Item from the Smart Marriages Archive, reproduced in the Divorce Statistics Collection

November 11, 1998

Thursday, November 5, 1998

Marriage vow "in sickness and in health" on trial

In sickness and health?

By JANICE TIBBETTS -- The Canadian Press

 OTTAWA (CP) -- When Frank and Sharon Bracklow tied the knot they never suspected their
vow to support each other "in sickness and in health" would end up in the Supreme Court of
Canada.

 The legal battle, which is being heard today, is widely viewed by lawyers and academics as a
ground-breaking test of the meaning of shorter marriages of this generation and what a healthy
spouse owes a sick one when a union collapses.

 "When you say 'I do,' does it really mean that, legally, forever?" asked lawyer Carol Hickman,
who is defending Frank Bracklow in his fight against a challenge from his disabled ex-wife for
long-term monthly support.

 The court is being asked to rule on whether a sick or disabled spouse is entitled to indefinite
financial support based on need if the disability is not a result of the collapse of the marriage.

 Both sides come before the judges armed with plenty of conflicting lower-court decisions.

 "It will be nice to have some guidance from the Supreme Court because different provinces are
doing different things," said Barbara Young, lawyer for Sharon Bracklow.

 "I think there are a huge number of spouses who aren't being adequately supported and they're
not able to support themselves because of disability."

 The Bracklows, a B.C. couple, started living together in 1985 and married in late 1989. They
had no children together, although her two children from a previous marriage lived with the
couple. They separated three years later and divorced in 1995.

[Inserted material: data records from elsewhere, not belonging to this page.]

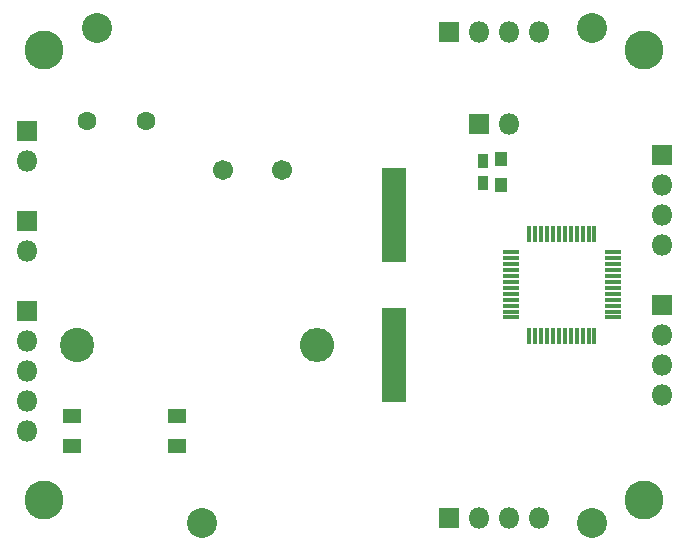
<source format=gbr>
G04 #@! TF.GenerationSoftware,KiCad,Pcbnew,(5.1.4)-1*
G04 #@! TF.CreationDate,2019-12-04T08:55:51-06:00*
G04 #@! TF.ProjectId,motor_control,6d6f746f-725f-4636-9f6e-74726f6c2e6b,rev?*
G04 #@! TF.SameCoordinates,Original*
G04 #@! TF.FileFunction,Soldermask,Top*
G04 #@! TF.FilePolarity,Negative*
%FSLAX46Y46*%
G04 Gerber Fmt 4.6, Leading zero omitted, Abs format (unit mm)*
G04 Created by KiCad (PCBNEW (5.1.4)-1) date 2019-12-04 08:55:51*
%MOMM*%
%LPD*%
G04 APERTURE LIST*
%ADD10C,1.701600*%
%ADD11R,0.851600X1.301600*%
%ADD12C,1.601600*%
%ADD13C,2.540000*%
%ADD14C,3.301600*%
%ADD15O,1.801600X1.801600*%
%ADD16R,1.801600X1.801600*%
%ADD17O,2.901600X2.901600*%
%ADD18C,2.901600*%
%ADD19R,1.001600X1.301600*%
%ADD20R,1.601600X1.201600*%
%ADD21R,0.351600X1.401600*%
%ADD22R,1.401600X0.351600*%
%ADD23R,2.101600X7.976600*%
G04 APERTURE END LIST*
D10*
X143423000Y-87630000D03*
X148423000Y-87630000D03*
D11*
X165387601Y-88695599D03*
X165387601Y-86795599D03*
D12*
X136866000Y-83464400D03*
X131866000Y-83464400D03*
D13*
X132715000Y-75565000D03*
X174625000Y-75565000D03*
X174625000Y-117475000D03*
X141605000Y-117475000D03*
D14*
X179070000Y-115570000D03*
X128270000Y-115570000D03*
X179070000Y-77470000D03*
X128270000Y-77470000D03*
D15*
X126796800Y-109677200D03*
X126796800Y-107137200D03*
X126796800Y-104597200D03*
X126796800Y-102057200D03*
D16*
X126796800Y-99517200D03*
D15*
X167640000Y-83693000D03*
D16*
X165100000Y-83693000D03*
D15*
X170180000Y-75946000D03*
X167640000Y-75946000D03*
X165100000Y-75946000D03*
D16*
X162560000Y-75946000D03*
X180594000Y-99060000D03*
D15*
X180594000Y-101600000D03*
X180594000Y-104140000D03*
X180594000Y-106680000D03*
X170180000Y-117094000D03*
X167640000Y-117094000D03*
X165100000Y-117094000D03*
D16*
X162560000Y-117094000D03*
X180594000Y-86360000D03*
D15*
X180594000Y-88900000D03*
X180594000Y-91440000D03*
X180594000Y-93980000D03*
D16*
X126796800Y-91897200D03*
D15*
X126796800Y-94437200D03*
X126796800Y-86817200D03*
D16*
X126796800Y-84277200D03*
D17*
X151333200Y-102412800D03*
D18*
X131013200Y-102412800D03*
D19*
X166928800Y-88857000D03*
X166928800Y-86657000D03*
D20*
X130627200Y-108458000D03*
X130627200Y-110998000D03*
X139527200Y-110998000D03*
X139527200Y-108458000D03*
D21*
X169335000Y-92982800D03*
X169835000Y-92982800D03*
X170335000Y-92982800D03*
X170835000Y-92982800D03*
X171335000Y-92982800D03*
X171835000Y-92982800D03*
X172335000Y-92982800D03*
X172835000Y-92982800D03*
X173335000Y-92982800D03*
X173835000Y-92982800D03*
X174335000Y-92982800D03*
X174835000Y-92982800D03*
D22*
X176435000Y-94582800D03*
X176435000Y-95082800D03*
X176435000Y-95582800D03*
X176435000Y-96082800D03*
X176435000Y-96582800D03*
X176435000Y-97082800D03*
X176435000Y-97582800D03*
X176435000Y-98082800D03*
X176435000Y-98582800D03*
X176435000Y-99082800D03*
X176435000Y-99582800D03*
X176435000Y-100082800D03*
D21*
X174835000Y-101682800D03*
X174335000Y-101682800D03*
X173835000Y-101682800D03*
X173335000Y-101682800D03*
X172835000Y-101682800D03*
X172335000Y-101682800D03*
X171835000Y-101682800D03*
X171335000Y-101682800D03*
X170835000Y-101682800D03*
X170335000Y-101682800D03*
X169835000Y-101682800D03*
X169335000Y-101682800D03*
D22*
X167735000Y-100082800D03*
X167735000Y-99582800D03*
X167735000Y-99082800D03*
X167735000Y-98582800D03*
X167735000Y-98082800D03*
X167735000Y-97582800D03*
X167735000Y-97082800D03*
X167735000Y-96582800D03*
X167735000Y-96082800D03*
X167735000Y-95582800D03*
X167735000Y-95082800D03*
X167735000Y-94582800D03*
D23*
X157861000Y-103270300D03*
X157861000Y-91395300D03*
M02*

</source>
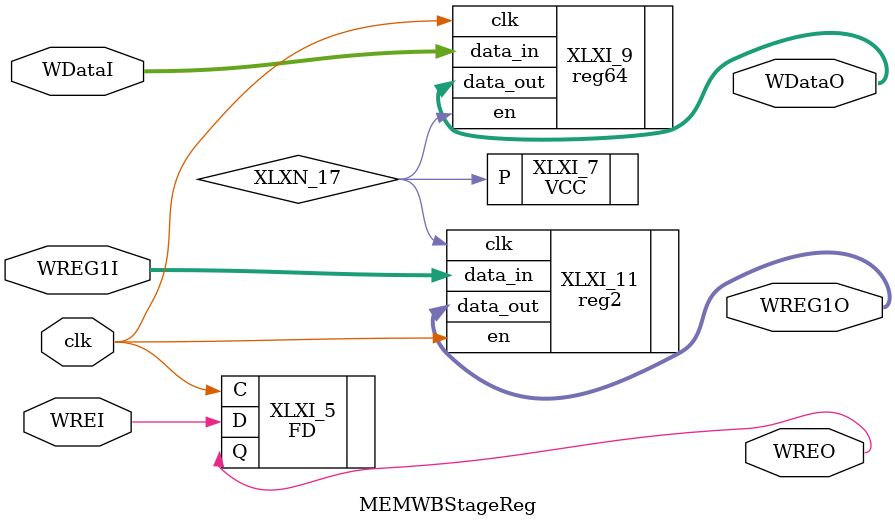
<source format=v>
`timescale 1ns / 1ps

module MEMWBStageReg(clk, 
                     WDataI, 
                     WREG1I, 
                     WREI, 
                     WDataO, 
                     WREG1O, 
                     WREO);

    input clk;
    input [63:0] WDataI;
    input [1:0] WREG1I;
    input WREI;
   output [63:0] WDataO;
   output [1:0] WREG1O;
   output WREO;
   
   wire XLXN_17;
   
   FD XLXI_5 (.C(clk), 
              .D(WREI), 
              .Q(WREO));
   defparam XLXI_5.INIT = 1'b0;
   VCC XLXI_7 (.P(XLXN_17));
   reg64 XLXI_9 (.clk(clk), 
                 .data_in(WDataI[63:0]), 
                 .en(XLXN_17), 
                 .data_out(WDataO[63:0]));
   reg2 XLXI_11 (.clk(XLXN_17), 
                 .data_in(WREG1I[1:0]), 
                 .en(clk), 
                 .data_out(WREG1O[1:0]));
endmodule

</source>
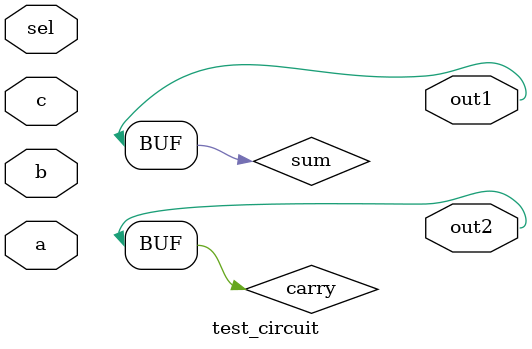
<source format=v>
module test_circuit(a, b, c, sel, out1, out2);
    input a;       // Input A
    input b;       // Input B
    input c;       // Input C
    input sel;     // Select signal
    output out1;   // Output 1
    output out2;   // Output 2
    
    // Internal wires
    wire mux_out;  // Multiplexer output
    wire sum;      // Adder sum output
    wire carry;    // Adder carry output
    
    // Multiplexer - select a or b based on sel
    assign mux_out = sel ? b : a;
    
    // Half adder - compute sum and carry of mux_out and c
    xor xor1(mux_out, c, sum);
    and and1(mux_out, c, carry);
    
    // Output assignments
    assign out1 = sum;
    assign out2 = carry;
    
endmodule 
</source>
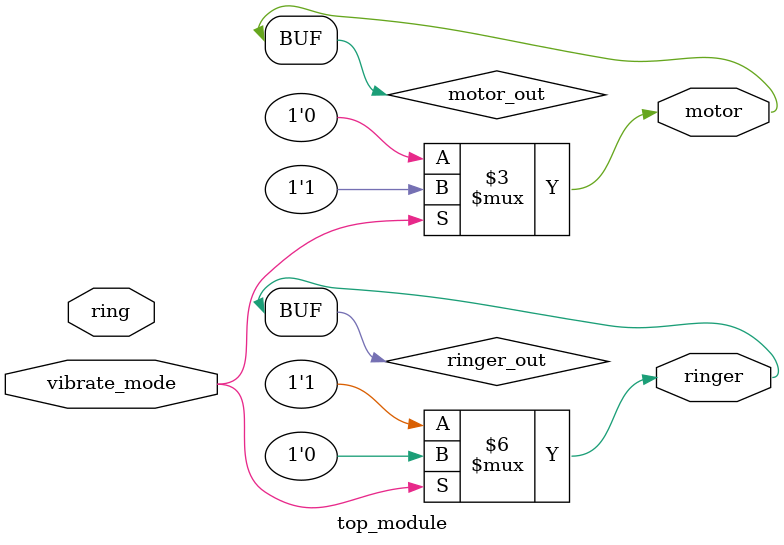
<source format=sv>
module top_module(
  input ring, 
  input vibrate_mode,
  output ringer,
  output motor
);
  reg ringer_out, motor_out;
  always @(ring or vibrate_mode) begin
    if (vibrate_mode) begin
      ringer_out <= 0;
      motor_out <= 1;
    end else begin
      ringer_out <= 1;
      motor_out <= 0;
    end
  end
  
  assign ringer = ringer_out;
  assign motor = motor_out;
endmodule

</source>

 He's a mechanic and was the main breadwinner during the marriage. She was a self-supporting
key-punch operator and accountant before mental and physical problems forced her to abandon
her career for periods of unemployment and odd jobs such as delivering pizza. At one point, she
had a migraine headache that lasted seven months.

 Frank Bracklow has remarried and his wife has a job.

 Sharon Bracklow, who suffers from a mood disorder, an obsessive-compulsive disorder and
an immune system disorder, is unlikely to work again. She lives in subsidized housing and
receives disability benefits of $787 a month since a court allowed her ex-husband to stop sending
her monthly cheques of $400 three years ago.

 The B.C. Court of Appeal upheld the decision to discontinue the cheques, ruling that marriage
vows do not include an implied agreement to support each other indefinitely in times of financial
need.

 Sharon Bracklow's lawyers argue that she cannot survive financially on her own so the burden
should fall on family members rather than the welfare system.

 "One is simply not allowed to abandon a spouse to destitution at the end of a marriage if one has
financial resources which might assist in relieving the other's financial circumstances," her
lawyers say in a written submission to the court.

 Just as spouses know they are potentially giving up half of their property when they marry,
they should also expect they are potentially assuming financial responsibility for their spouses in
the event of economic hardship, including job loss, her lawyers argue.

 Frank Bracklow's lawyers counter that he has already paid his fair share and a ruling in his
ex-wife's favour would reduce marriage to "the purchase of a lifetime policy of disability
insurance."

 Shorter marriages of recent decades, in which the vow "until death do us part" doesn't
necessarily apply, should not carry the same legal obligations upon termination as long-term
unions of previous generations, says his court submission.

 His lawyers, by way of analogy, use the hypothetical example of two 20-year-olds who
separate after a six-month marriage and one is disabled in a car accident before the divorce is
final. Can the disabled spouse then claim support for life?

 Frank Bracklow's lawyers also note the potential unfairness of such a system.

 "It would be arbitrary and unfair that one spouse, injured, say, in an accident a few days before
the final breakdown of the marriage should receive lifetime support, but another spouse injured
shortly after that date should be left to his or her own devices, perhaps to suffer a lifetime of
penury," says his submission.

 The courts have long established support standards for long-term, traditional marriages, but this
case could potentially set a benchmark for support obligations arising from shorter marriages
when one of the partners is disabled or unable to work.

 "I think this would affect a lot of marriages. I think people will start to second guess the
institution of marriage or even cohabitation if you have to pay support forever," said Hickman.